Summer brings a lot of things, not the least of which is free time. Well, despite that little thing called work. But now that we’re not investing weekly time writing papers, constructing projects, and reading literature for academic purposes, much more can be done with the time when we aren’t working.

What I mean to ask is, “What have people been spending their free time on (as far as entertainment)?” For example, if anyone has seen any movies that they really enjoyed, or bought a CD that they just can’t stop listening to, or picked up a book that they just can’t put down? Feel free to share, because i know we all love to talk about that stuff. And we’re always looking for new things to entertain ourselves.

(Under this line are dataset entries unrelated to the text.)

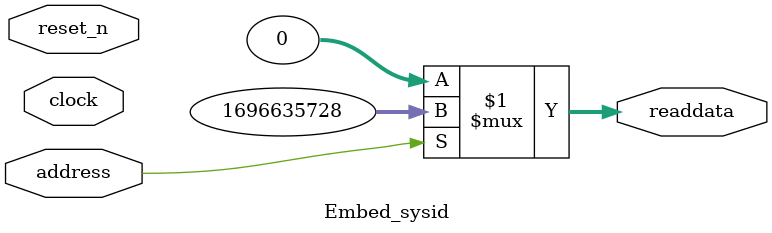
<source format=v>



// synthesis translate_off
`timescale 1ns / 1ps
// synthesis translate_on

// turn off superfluous verilog processor warnings 
// altera message_level Level1 
// altera message_off 10034 10035 10036 10037 10230 10240 10030 

module Embed_sysid (
               // inputs:
                address,
                clock,
                reset_n,

               // outputs:
                readdata
             )
;

  output  [ 31: 0] readdata;
  input            address;
  input            clock;
  input            reset_n;

  wire    [ 31: 0] readdata;
  //control_slave, which is an e_avalon_slave
  assign readdata = address ? 1696635728 : 0;

endmodule



</source>
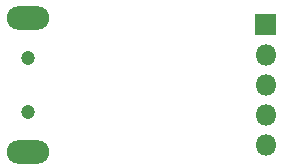
<source format=gbr>
%TF.GenerationSoftware,KiCad,Pcbnew,(5.1.10)-1*%
%TF.CreationDate,2021-10-08T00:02:28+08:00*%
%TF.ProjectId,Usb-ttl,5573622d-7474-46c2-9e6b-696361645f70,rev?*%
%TF.SameCoordinates,Original*%
%TF.FileFunction,Soldermask,Bot*%
%TF.FilePolarity,Negative*%
%FSLAX46Y46*%
G04 Gerber Fmt 4.6, Leading zero omitted, Abs format (unit mm)*
G04 Created by KiCad (PCBNEW (5.1.10)-1) date 2021-10-08 00:02:28*
%MOMM*%
%LPD*%
G01*
G04 APERTURE LIST*
%ADD10O,1.800000X1.800000*%
%ADD11O,3.600000X2.000000*%
%ADD12C,1.200000*%
G04 APERTURE END LIST*
D10*
%TO.C,J2*%
X123000000Y-97080000D03*
X123000000Y-94540000D03*
X123000000Y-92000000D03*
X123000000Y-89460000D03*
G36*
G01*
X122100000Y-87770000D02*
X122100000Y-86070000D01*
G75*
G02*
X122150000Y-86020000I50000J0D01*
G01*
X123850000Y-86020000D01*
G75*
G02*
X123900000Y-86070000I0J-50000D01*
G01*
X123900000Y-87770000D01*
G75*
G02*
X123850000Y-87820000I-50000J0D01*
G01*
X122150000Y-87820000D01*
G75*
G02*
X122100000Y-87770000I0J50000D01*
G01*
G37*
%TD*%
D11*
%TO.C,J1*%
X102900000Y-97700000D03*
X102900000Y-86300000D03*
D12*
X102900000Y-94300000D03*
X102900000Y-89700000D03*
%TD*%
M02*

</source>
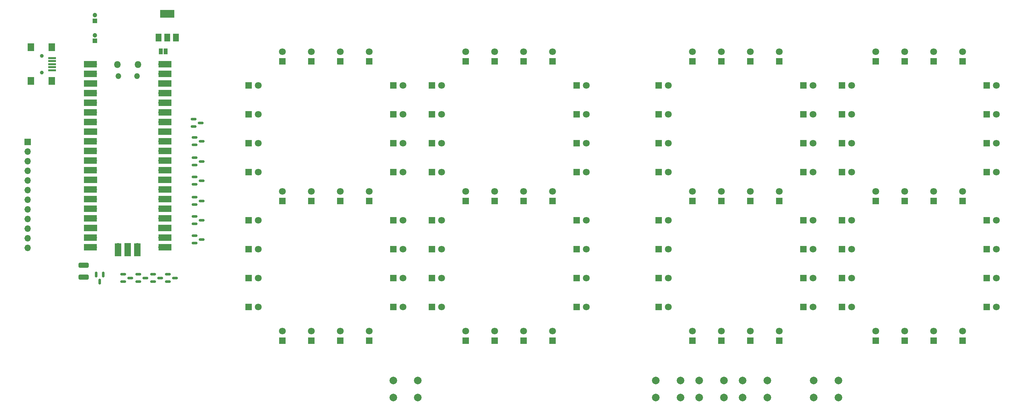
<source format=gbr>
%TF.GenerationSoftware,KiCad,Pcbnew,(6.0.9-0)*%
%TF.CreationDate,2023-10-19T19:17:49-04:00*%
%TF.ProjectId,clock,636c6f63-6b2e-46b6-9963-61645f706362,rev?*%
%TF.SameCoordinates,Original*%
%TF.FileFunction,Soldermask,Top*%
%TF.FilePolarity,Negative*%
%FSLAX46Y46*%
G04 Gerber Fmt 4.6, Leading zero omitted, Abs format (unit mm)*
G04 Created by KiCad (PCBNEW (6.0.9-0)) date 2023-10-19 19:17:49*
%MOMM*%
%LPD*%
G01*
G04 APERTURE LIST*
G04 Aperture macros list*
%AMRoundRect*
0 Rectangle with rounded corners*
0 $1 Rounding radius*
0 $2 $3 $4 $5 $6 $7 $8 $9 X,Y pos of 4 corners*
0 Add a 4 corners polygon primitive as box body*
4,1,4,$2,$3,$4,$5,$6,$7,$8,$9,$2,$3,0*
0 Add four circle primitives for the rounded corners*
1,1,$1+$1,$2,$3*
1,1,$1+$1,$4,$5*
1,1,$1+$1,$6,$7*
1,1,$1+$1,$8,$9*
0 Add four rect primitives between the rounded corners*
20,1,$1+$1,$2,$3,$4,$5,0*
20,1,$1+$1,$4,$5,$6,$7,0*
20,1,$1+$1,$6,$7,$8,$9,0*
20,1,$1+$1,$8,$9,$2,$3,0*%
G04 Aperture macros list end*
%ADD10C,2.000000*%
%ADD11R,1.800000X1.800000*%
%ADD12C,1.800000*%
%ADD13RoundRect,0.150000X-0.587500X-0.150000X0.587500X-0.150000X0.587500X0.150000X-0.587500X0.150000X0*%
%ADD14R,1.700000X1.700000*%
%ADD15O,1.700000X1.700000*%
%ADD16RoundRect,0.150000X-0.150000X0.587500X-0.150000X-0.587500X0.150000X-0.587500X0.150000X0.587500X0*%
%ADD17R,1.000000X1.500000*%
%ADD18RoundRect,0.250000X1.075000X-0.400000X1.075000X0.400000X-1.075000X0.400000X-1.075000X-0.400000X0*%
%ADD19C,1.200000*%
%ADD20R,1.200000X1.200000*%
%ADD21O,1.500000X1.500000*%
%ADD22O,1.800000X1.800000*%
%ADD23R,3.500000X1.700000*%
%ADD24R,1.700000X3.500000*%
%ADD25C,1.000000*%
%ADD26R,2.000000X0.500000*%
%ADD27R,1.700000X2.000000*%
%ADD28R,1.500000X2.000000*%
%ADD29R,3.800000X2.000000*%
G04 APERTURE END LIST*
D10*
%TO.C,SW1*%
X187198000Y-111324000D03*
X180698000Y-111324000D03*
X180698000Y-115824000D03*
X187198000Y-115824000D03*
%TD*%
%TO.C,SW5*%
X222250000Y-115824000D03*
X228750000Y-115824000D03*
X222250000Y-111324000D03*
X228750000Y-111324000D03*
%TD*%
D11*
%TO.C,D104*%
X121718000Y-33564000D03*
D12*
X124258000Y-33564000D03*
%TD*%
D11*
%TO.C,D72*%
X159818000Y-56424000D03*
D12*
X162358000Y-56424000D03*
%TD*%
D11*
%TO.C,D1*%
X190298000Y-27214000D03*
D12*
X190298000Y-24674000D03*
%TD*%
D11*
%TO.C,D91*%
X229668000Y-76744000D03*
D12*
X232208000Y-76744000D03*
%TD*%
D11*
%TO.C,D43*%
X181408000Y-41184000D03*
D12*
X183948000Y-41184000D03*
%TD*%
D11*
%TO.C,D36*%
X181408000Y-69124000D03*
D12*
X183948000Y-69124000D03*
%TD*%
D13*
%TO.C,Q11*%
X59260500Y-68138000D03*
X59260500Y-70038000D03*
X61135500Y-69088000D03*
%TD*%
D11*
%TO.C,D5*%
X219508000Y-33564000D03*
D12*
X222048000Y-33564000D03*
%TD*%
D11*
%TO.C,D48*%
X73458000Y-33564000D03*
D12*
X75998000Y-33564000D03*
%TD*%
D14*
%TO.C,J1*%
X15310000Y-48478000D03*
D15*
X15310000Y-51018000D03*
X15310000Y-53558000D03*
X15310000Y-56098000D03*
X15310000Y-58638000D03*
X15310000Y-61178000D03*
X15310000Y-63718000D03*
X15310000Y-66258000D03*
X15310000Y-68798000D03*
X15310000Y-71338000D03*
X15310000Y-73878000D03*
X15310000Y-76418000D03*
%TD*%
D11*
%TO.C,D22*%
X111558000Y-76744000D03*
D12*
X114098000Y-76744000D03*
%TD*%
D10*
%TO.C,SW4*%
X111558000Y-115824000D03*
X118058000Y-115824000D03*
X118058000Y-111324000D03*
X111558000Y-111324000D03*
%TD*%
D11*
%TO.C,D27*%
X197918000Y-100874000D03*
D12*
X197918000Y-98334000D03*
%TD*%
D11*
%TO.C,D53*%
X82348000Y-64044000D03*
D12*
X82348000Y-61504000D03*
%TD*%
D11*
%TO.C,D81*%
X261418000Y-100874000D03*
D12*
X261418000Y-98334000D03*
%TD*%
D11*
%TO.C,D52*%
X213158000Y-64044000D03*
D12*
X213158000Y-61504000D03*
%TD*%
D11*
%TO.C,D10*%
X89968000Y-27214000D03*
D12*
X89968000Y-24674000D03*
%TD*%
D11*
%TO.C,D21*%
X111558000Y-69124000D03*
D12*
X114098000Y-69124000D03*
%TD*%
D11*
%TO.C,D63*%
X145848000Y-27214000D03*
D12*
X145848000Y-24674000D03*
%TD*%
D11*
%TO.C,D59*%
X253798000Y-27214000D03*
D12*
X253798000Y-24674000D03*
%TD*%
D11*
%TO.C,D103*%
X121718000Y-41184000D03*
D12*
X124258000Y-41184000D03*
%TD*%
D11*
%TO.C,D51*%
X205538000Y-64044000D03*
D12*
X205538000Y-61504000D03*
%TD*%
D11*
%TO.C,D61*%
X130608000Y-27214000D03*
D12*
X130608000Y-24674000D03*
%TD*%
D11*
%TO.C,D45*%
X73458000Y-56424000D03*
D12*
X75998000Y-56424000D03*
%TD*%
D11*
%TO.C,D29*%
X105208000Y-100874000D03*
D12*
X105208000Y-98334000D03*
%TD*%
D11*
%TO.C,D90*%
X229668000Y-84364000D03*
D12*
X232208000Y-84364000D03*
%TD*%
D11*
%TO.C,D96*%
X121718000Y-69124000D03*
D12*
X124258000Y-69124000D03*
%TD*%
D11*
%TO.C,D40*%
X73458000Y-69124000D03*
D12*
X75998000Y-69124000D03*
%TD*%
D13*
%TO.C,Q4*%
X44450000Y-83378000D03*
X44450000Y-85278000D03*
X46325000Y-84328000D03*
%TD*%
D11*
%TO.C,D83*%
X246178000Y-100874000D03*
D12*
X246178000Y-98334000D03*
%TD*%
D11*
%TO.C,D19*%
X219508000Y-84364000D03*
D12*
X222048000Y-84364000D03*
%TD*%
D11*
%TO.C,D74*%
X267768000Y-76744000D03*
D12*
X270308000Y-76744000D03*
%TD*%
D11*
%TO.C,D26*%
X205538000Y-100874000D03*
D12*
X205538000Y-98334000D03*
%TD*%
D16*
%TO.C,Q1*%
X35240000Y-83390500D03*
X33340000Y-83390500D03*
X34290000Y-85265500D03*
%TD*%
D11*
%TO.C,D67*%
X267768000Y-48804000D03*
D12*
X270308000Y-48804000D03*
%TD*%
D13*
%TO.C,Q8*%
X59260500Y-52644000D03*
X59260500Y-54544000D03*
X61135500Y-53594000D03*
%TD*%
D11*
%TO.C,D70*%
X159818000Y-41184000D03*
D12*
X162358000Y-41184000D03*
%TD*%
D17*
%TO.C,JP1*%
X51632000Y-24602000D03*
X50332000Y-24602000D03*
%TD*%
D11*
%TO.C,D39*%
X73458000Y-76744000D03*
D12*
X75998000Y-76744000D03*
%TD*%
D13*
%TO.C,Q3*%
X48338500Y-83378000D03*
X48338500Y-85278000D03*
X50213500Y-84328000D03*
%TD*%
D11*
%TO.C,D56*%
X105208000Y-64044000D03*
D12*
X105208000Y-61504000D03*
%TD*%
D18*
%TO.C,R1*%
X30042000Y-84064000D03*
X30042000Y-80964000D03*
%TD*%
D11*
%TO.C,D68*%
X267768000Y-56424000D03*
D12*
X270308000Y-56424000D03*
%TD*%
D11*
%TO.C,D64*%
X153468000Y-27214000D03*
D12*
X153468000Y-24674000D03*
%TD*%
D11*
%TO.C,D109*%
X130608000Y-64044000D03*
D12*
X130608000Y-61504000D03*
%TD*%
D11*
%TO.C,D69*%
X159818000Y-33564000D03*
D12*
X162358000Y-33564000D03*
%TD*%
D11*
%TO.C,D73*%
X267768000Y-69124000D03*
D12*
X270308000Y-69124000D03*
%TD*%
D11*
%TO.C,D89*%
X229668000Y-91984000D03*
D12*
X232208000Y-91984000D03*
%TD*%
D19*
%TO.C,C2*%
X33020000Y-20320000D03*
D20*
X33020000Y-21820000D03*
%TD*%
D11*
%TO.C,D9*%
X82348000Y-27214000D03*
D12*
X82348000Y-24674000D03*
%TD*%
D10*
%TO.C,SW2*%
X198628000Y-115824000D03*
X192128000Y-115824000D03*
X192128000Y-111324000D03*
X198628000Y-111324000D03*
%TD*%
D11*
%TO.C,D4*%
X213158000Y-27214000D03*
D12*
X213158000Y-24674000D03*
%TD*%
D11*
%TO.C,D88*%
X130608000Y-100874000D03*
D12*
X130608000Y-98334000D03*
%TD*%
D11*
%TO.C,D28*%
X190298000Y-100874000D03*
D12*
X190298000Y-98334000D03*
%TD*%
D11*
%TO.C,D57*%
X238558000Y-27214000D03*
D12*
X238558000Y-24674000D03*
%TD*%
D21*
%TO.C,U1*%
X44081000Y-31100000D03*
D22*
X38931000Y-28070000D03*
D21*
X39231000Y-31100000D03*
D22*
X44381000Y-28070000D03*
D23*
X31866000Y-27940000D03*
D15*
X32766000Y-27940000D03*
D23*
X31866000Y-30480000D03*
D15*
X32766000Y-30480000D03*
D23*
X31866000Y-33020000D03*
D14*
X32766000Y-33020000D03*
D23*
X31866000Y-35560000D03*
D15*
X32766000Y-35560000D03*
D23*
X31866000Y-38100000D03*
D15*
X32766000Y-38100000D03*
X32766000Y-40640000D03*
D23*
X31866000Y-40640000D03*
D15*
X32766000Y-43180000D03*
D23*
X31866000Y-43180000D03*
X31866000Y-45720000D03*
D14*
X32766000Y-45720000D03*
D23*
X31866000Y-48260000D03*
D15*
X32766000Y-48260000D03*
D23*
X31866000Y-50800000D03*
D15*
X32766000Y-50800000D03*
X32766000Y-53340000D03*
D23*
X31866000Y-53340000D03*
X31866000Y-55880000D03*
D15*
X32766000Y-55880000D03*
D14*
X32766000Y-58420000D03*
D23*
X31866000Y-58420000D03*
D15*
X32766000Y-60960000D03*
D23*
X31866000Y-60960000D03*
X31866000Y-63500000D03*
D15*
X32766000Y-63500000D03*
D23*
X31866000Y-66040000D03*
D15*
X32766000Y-66040000D03*
D23*
X31866000Y-68580000D03*
D15*
X32766000Y-68580000D03*
D14*
X32766000Y-71120000D03*
D23*
X31866000Y-71120000D03*
D15*
X32766000Y-73660000D03*
D23*
X31866000Y-73660000D03*
D15*
X32766000Y-76200000D03*
D23*
X31866000Y-76200000D03*
D15*
X50546000Y-76200000D03*
D23*
X51446000Y-76200000D03*
D15*
X50546000Y-73660000D03*
D23*
X51446000Y-73660000D03*
X51446000Y-71120000D03*
D14*
X50546000Y-71120000D03*
D23*
X51446000Y-68580000D03*
D15*
X50546000Y-68580000D03*
X50546000Y-66040000D03*
D23*
X51446000Y-66040000D03*
D15*
X50546000Y-63500000D03*
D23*
X51446000Y-63500000D03*
X51446000Y-60960000D03*
D15*
X50546000Y-60960000D03*
D23*
X51446000Y-58420000D03*
D14*
X50546000Y-58420000D03*
D23*
X51446000Y-55880000D03*
D15*
X50546000Y-55880000D03*
X50546000Y-53340000D03*
D23*
X51446000Y-53340000D03*
D15*
X50546000Y-50800000D03*
D23*
X51446000Y-50800000D03*
D15*
X50546000Y-48260000D03*
D23*
X51446000Y-48260000D03*
X51446000Y-45720000D03*
D14*
X50546000Y-45720000D03*
D15*
X50546000Y-43180000D03*
D23*
X51446000Y-43180000D03*
D15*
X50546000Y-40640000D03*
D23*
X51446000Y-40640000D03*
D15*
X50546000Y-38100000D03*
D23*
X51446000Y-38100000D03*
X51446000Y-35560000D03*
D15*
X50546000Y-35560000D03*
D14*
X50546000Y-33020000D03*
D23*
X51446000Y-33020000D03*
X51446000Y-30480000D03*
D15*
X50546000Y-30480000D03*
D23*
X51446000Y-27940000D03*
D15*
X50546000Y-27940000D03*
D24*
X39116000Y-76870000D03*
D15*
X39116000Y-75970000D03*
D24*
X41656000Y-76870000D03*
D14*
X41656000Y-75970000D03*
D15*
X44196000Y-75970000D03*
D24*
X44196000Y-76870000D03*
%TD*%
D11*
%TO.C,D65*%
X267768000Y-33564000D03*
D12*
X270308000Y-33564000D03*
%TD*%
D11*
%TO.C,D24*%
X111558000Y-91984000D03*
D12*
X114098000Y-91984000D03*
%TD*%
D11*
%TO.C,D20*%
X219508000Y-91984000D03*
D12*
X222048000Y-91984000D03*
%TD*%
D11*
%TO.C,D37*%
X73458000Y-91984000D03*
D12*
X75998000Y-91984000D03*
%TD*%
D11*
%TO.C,D54*%
X89968000Y-64044000D03*
D12*
X89968000Y-61504000D03*
%TD*%
D11*
%TO.C,D80*%
X159818000Y-91984000D03*
D12*
X162358000Y-91984000D03*
%TD*%
D11*
%TO.C,D47*%
X73458000Y-41184000D03*
D12*
X75998000Y-41184000D03*
%TD*%
D11*
%TO.C,D34*%
X181408000Y-84364000D03*
D12*
X183948000Y-84364000D03*
%TD*%
D11*
%TO.C,D102*%
X121718000Y-48804000D03*
D12*
X124258000Y-48804000D03*
%TD*%
D11*
%TO.C,D35*%
X181408000Y-76744000D03*
D12*
X183948000Y-76744000D03*
%TD*%
D11*
%TO.C,D112*%
X153468000Y-64044000D03*
D12*
X153468000Y-61504000D03*
%TD*%
D11*
%TO.C,D71*%
X159818000Y-48804000D03*
D12*
X162358000Y-48804000D03*
%TD*%
D11*
%TO.C,D49*%
X190298000Y-64044000D03*
D12*
X190298000Y-61504000D03*
%TD*%
D11*
%TO.C,D17*%
X219508000Y-69124000D03*
D12*
X222048000Y-69124000D03*
%TD*%
D11*
%TO.C,D106*%
X246178000Y-64044000D03*
D12*
X246178000Y-61504000D03*
%TD*%
D13*
%TO.C,Q6*%
X59006500Y-42484000D03*
X59006500Y-44384000D03*
X60881500Y-43434000D03*
%TD*%
D11*
%TO.C,D32*%
X82348000Y-100874000D03*
D12*
X82348000Y-98334000D03*
%TD*%
D11*
%TO.C,D100*%
X229668000Y-33564000D03*
D12*
X232208000Y-33564000D03*
%TD*%
D25*
%TO.C,J2*%
X19050000Y-30140000D03*
X19050000Y-25740000D03*
D26*
X21750000Y-26340000D03*
X21750000Y-27140000D03*
X21750000Y-27940000D03*
X21750000Y-28740000D03*
X21750000Y-29540000D03*
D27*
X16200000Y-32390000D03*
X16200000Y-23490000D03*
X21650000Y-32390000D03*
X21650000Y-23490000D03*
%TD*%
D11*
%TO.C,D55*%
X97588000Y-64044000D03*
D12*
X97588000Y-61504000D03*
%TD*%
D11*
%TO.C,D44*%
X181408000Y-33564000D03*
D12*
X183948000Y-33564000D03*
%TD*%
D11*
%TO.C,D15*%
X111558000Y-48804000D03*
D12*
X114098000Y-48804000D03*
%TD*%
D11*
%TO.C,D99*%
X229668000Y-41184000D03*
D12*
X232208000Y-41184000D03*
%TD*%
D11*
%TO.C,D108*%
X261418000Y-64044000D03*
D12*
X261418000Y-61504000D03*
%TD*%
D11*
%TO.C,D66*%
X267768000Y-41184000D03*
D12*
X270308000Y-41184000D03*
%TD*%
D28*
%TO.C,U2*%
X49770000Y-20930000D03*
X52070000Y-20930000D03*
X54370000Y-20930000D03*
D29*
X52070000Y-14630000D03*
%TD*%
D11*
%TO.C,D58*%
X246178000Y-27214000D03*
D12*
X246178000Y-24674000D03*
%TD*%
D11*
%TO.C,D110*%
X138228000Y-64044000D03*
D12*
X138228000Y-61504000D03*
%TD*%
D11*
%TO.C,D23*%
X111558000Y-84364000D03*
D12*
X114098000Y-84364000D03*
%TD*%
D11*
%TO.C,D33*%
X181408000Y-91984000D03*
D12*
X183948000Y-91984000D03*
%TD*%
D11*
%TO.C,D92*%
X229668000Y-69124000D03*
D12*
X232208000Y-69124000D03*
%TD*%
D11*
%TO.C,D7*%
X219508000Y-48804000D03*
D12*
X222048000Y-48804000D03*
%TD*%
D11*
%TO.C,D82*%
X253798000Y-100874000D03*
D12*
X253798000Y-98334000D03*
%TD*%
D11*
%TO.C,D79*%
X159818000Y-84364000D03*
D12*
X162358000Y-84364000D03*
%TD*%
D11*
%TO.C,D30*%
X97588000Y-100874000D03*
D12*
X97588000Y-98334000D03*
%TD*%
D11*
%TO.C,D95*%
X121718000Y-76744000D03*
D12*
X124258000Y-76744000D03*
%TD*%
D11*
%TO.C,D16*%
X111558000Y-56424000D03*
D12*
X114098000Y-56424000D03*
%TD*%
D11*
%TO.C,D13*%
X111558000Y-33564000D03*
D12*
X114098000Y-33564000D03*
%TD*%
D11*
%TO.C,D60*%
X261418000Y-27214000D03*
D12*
X261418000Y-24674000D03*
%TD*%
D11*
%TO.C,D2*%
X197918000Y-27214000D03*
D12*
X197918000Y-24674000D03*
%TD*%
D11*
%TO.C,D11*%
X97588000Y-27214000D03*
D12*
X97588000Y-24674000D03*
%TD*%
D19*
%TO.C,C1*%
X33020000Y-15010000D03*
D20*
X33020000Y-16510000D03*
%TD*%
D11*
%TO.C,D101*%
X121718000Y-56424000D03*
D12*
X124258000Y-56424000D03*
%TD*%
D10*
%TO.C,SW3*%
X203558000Y-115824000D03*
X210058000Y-115824000D03*
X210058000Y-111324000D03*
X203558000Y-111324000D03*
%TD*%
D13*
%TO.C,Q7*%
X59260500Y-47310000D03*
X59260500Y-49210000D03*
X61135500Y-48260000D03*
%TD*%
D11*
%TO.C,D50*%
X197918000Y-64044000D03*
D12*
X197918000Y-61504000D03*
%TD*%
D11*
%TO.C,D86*%
X145848000Y-100874000D03*
D12*
X145848000Y-98334000D03*
%TD*%
D11*
%TO.C,D3*%
X205538000Y-27214000D03*
D12*
X205538000Y-24674000D03*
%TD*%
D11*
%TO.C,D76*%
X267768000Y-91984000D03*
D12*
X270308000Y-91984000D03*
%TD*%
D11*
%TO.C,D14*%
X111558000Y-41184000D03*
D12*
X114098000Y-41184000D03*
%TD*%
D13*
%TO.C,Q10*%
X59260500Y-63058000D03*
X59260500Y-64958000D03*
X61135500Y-64008000D03*
%TD*%
D11*
%TO.C,D78*%
X159818000Y-76744000D03*
D12*
X162358000Y-76744000D03*
%TD*%
D11*
%TO.C,D42*%
X181408000Y-48804000D03*
D12*
X183948000Y-48804000D03*
%TD*%
D11*
%TO.C,D97*%
X229668000Y-56424000D03*
D12*
X232208000Y-56424000D03*
%TD*%
D11*
%TO.C,D98*%
X229668000Y-48804000D03*
D12*
X232208000Y-48804000D03*
%TD*%
D11*
%TO.C,D94*%
X121718000Y-84364000D03*
D12*
X124258000Y-84364000D03*
%TD*%
D11*
%TO.C,D38*%
X73458000Y-84364000D03*
D12*
X75998000Y-84364000D03*
%TD*%
D11*
%TO.C,D85*%
X153468000Y-100874000D03*
D12*
X153468000Y-98334000D03*
%TD*%
D11*
%TO.C,D77*%
X159818000Y-69124000D03*
D12*
X162358000Y-69124000D03*
%TD*%
D11*
%TO.C,D8*%
X219508000Y-56424000D03*
D12*
X222048000Y-56424000D03*
%TD*%
D11*
%TO.C,D93*%
X121718000Y-91984000D03*
D12*
X124258000Y-91984000D03*
%TD*%
D11*
%TO.C,D41*%
X181408000Y-56424000D03*
D12*
X183948000Y-56424000D03*
%TD*%
D11*
%TO.C,D12*%
X105208000Y-27214000D03*
D12*
X105208000Y-24674000D03*
%TD*%
D11*
%TO.C,D25*%
X213158000Y-100874000D03*
D12*
X213158000Y-98334000D03*
%TD*%
D11*
%TO.C,D105*%
X238558000Y-64044000D03*
D12*
X238558000Y-61504000D03*
%TD*%
D11*
%TO.C,D31*%
X89968000Y-100874000D03*
D12*
X89968000Y-98334000D03*
%TD*%
D11*
%TO.C,D18*%
X219508000Y-76744000D03*
D12*
X222048000Y-76744000D03*
%TD*%
D11*
%TO.C,D107*%
X253798000Y-64044000D03*
D12*
X253798000Y-61504000D03*
%TD*%
D13*
%TO.C,Q12*%
X59260500Y-73218000D03*
X59260500Y-75118000D03*
X61135500Y-74168000D03*
%TD*%
D11*
%TO.C,D75*%
X267768000Y-84364000D03*
D12*
X270308000Y-84364000D03*
%TD*%
D11*
%TO.C,D87*%
X138228000Y-100874000D03*
D12*
X138228000Y-98334000D03*
%TD*%
D13*
%TO.C,Q5*%
X40464500Y-83378000D03*
X40464500Y-85278000D03*
X42339500Y-84328000D03*
%TD*%
D11*
%TO.C,D84*%
X238558000Y-100874000D03*
D12*
X238558000Y-98334000D03*
%TD*%
D13*
%TO.C,Q2*%
X52218500Y-83378000D03*
X52218500Y-85278000D03*
X54093500Y-84328000D03*
%TD*%
D11*
%TO.C,D46*%
X73458000Y-48804000D03*
D12*
X75998000Y-48804000D03*
%TD*%
D11*
%TO.C,D111*%
X145848000Y-64044000D03*
D12*
X145848000Y-61504000D03*
%TD*%
D11*
%TO.C,D6*%
X219508000Y-41184000D03*
D12*
X222048000Y-41184000D03*
%TD*%
D11*
%TO.C,D62*%
X138228000Y-27214000D03*
D12*
X138228000Y-24674000D03*
%TD*%
D13*
%TO.C,Q9*%
X59260500Y-57724000D03*
X59260500Y-59624000D03*
X61135500Y-58674000D03*
%TD*%
M02*

</source>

Like me, I’ve been really taken in by Steven Erikson’s Malazan Book of the Fallen series. A friend turned me on to these books about a year ago and I’ve got to say I have not read anything quite like them. They are the literary eqiuvalent to getting thrown in with a group of people you’ve never met. But, after a few tens of pages, you start to think, “Wow, I really like these guys.” The characters are each well-drawn, the story arc is nothing short of epic, giving your imagination plenty to chew on, and Erikson has a dark and hilarious humor that he includes in every character.

Also, in case you’re worried about it being a fantasy series, trust me, this is a very non-cliche, non-cheesified series.

And I’m counting down the days until Eisley’s second record hits the stores. (Just to give people something maybe more can relate to).

But I’d love to hear what everyone else has been occupied with.